Pero no todo es culpa de Castillo. La ingobernabilidad así como la inestabilidad política son una herencia de los últimos cinco años. Perú ha tenido cinco presidentes en cinco años. Presidentes liberales, de centro, derecha, centro izquierda y ahora uno, Castillo, de extrema izquierda, quienes viven un ambiente político enrarecido como consecuencia de la deslegitimación de la institucionalidad del ejecutivo a raíz del estallido de denuncias del caso Lavajato. Los casos de corrupción desencadenados a mediados de la anterior década llevaron a los ex presidentes peruanos desde prisión domiciliaria al suicidio, pasando por prisión preventiva y extraditación. Con esto el golpe al poder ejecutivo (el Perú es un país que sigue un modelo republicano francés, con un fuerte peso de la presidencia de la República) ha desencadenado una mayor y fuerte presencia política del Parlamento, el cual entre su polarización y alianzas entre bancadas no dudan en reunir cada vez más poder, pero sin un aporte a la estabilidad, sino más bien tienden al abuso de su papel de fiscalización para acentuar la crisis (algo parecido al modelo republicano parlamentario italiano, dónde los presidentes no duran más de un año).
Pero no todo es coyuntura. “No soy un político, no fui entrenado para ser presidente”, fueron las declaraciones de hace dos semanas del presidente Pedro Castillo a un periodista de CNN. Estás declaraciones solo acentúan a un congreso cada vez más adverso a su gestión a presionar el botón de NEXT.

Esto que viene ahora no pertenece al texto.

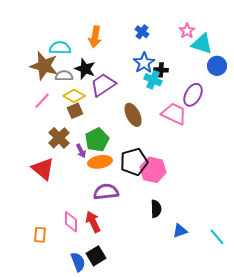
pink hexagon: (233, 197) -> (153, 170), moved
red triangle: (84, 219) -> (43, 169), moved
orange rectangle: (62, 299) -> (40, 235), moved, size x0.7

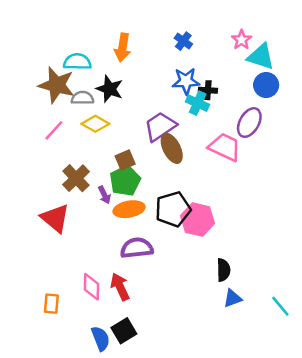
blue star: (144, 63) -> (186, 81), turned 30
blue circle: (217, 66) -> (266, 85), moved
purple trapezoid: (103, 85) -> (160, 126), moved
brown square: (75, 111) -> (125, 160), moved
black semicircle: (156, 209) -> (223, 270), moved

Hace unos días Castillo visito al gigante sudamericano, y contra su habitual rechazo de quitarse el sombrero, se lo ofreció a un extraño aparente nuevo amigo, como es Bolsonaro. Esto ha disgustado no a la izquierda del interior del Perú, sino a la izquierda blanca de Lima. Esto acontece poco después del derrame de petróleo de Repsol en las costas de Lima y su pobre gestión de parte del ejecutivo. Además está la caída en dos días de todo el gabinete de ministros anterior, por acusaciones de violencia contra la mujer del hace unos días premier Héctor Valer. Aunase a esto la subida de precios, la gestión de la pandemia, marchas cada mes (las primeras de derecha, la última organizada por la izquierda limeña), más acusaciones de corrupción a un entorno presidencial cada vez más evidentemente frágil y sin preparación, o la oferta de mar a Bolivia de parte del presidente, que luego la cancillería retractó.
Lo que todavía podría ser el Evo Morales peruano, cada vez se parece más a una broma cínica del destino. Con una popularidad que se desploma cada semana, a Castillo le queda cada vez menos tiempo y campo de maniobra, mientras algunos, los más apresurados, ya especulan un gobierno de transición que acabe su periodo de mandato o nuevas elecciones. Entretanto el Perú no sabe a dónde va, y posiblemente no lo sepa en algún tiempo más.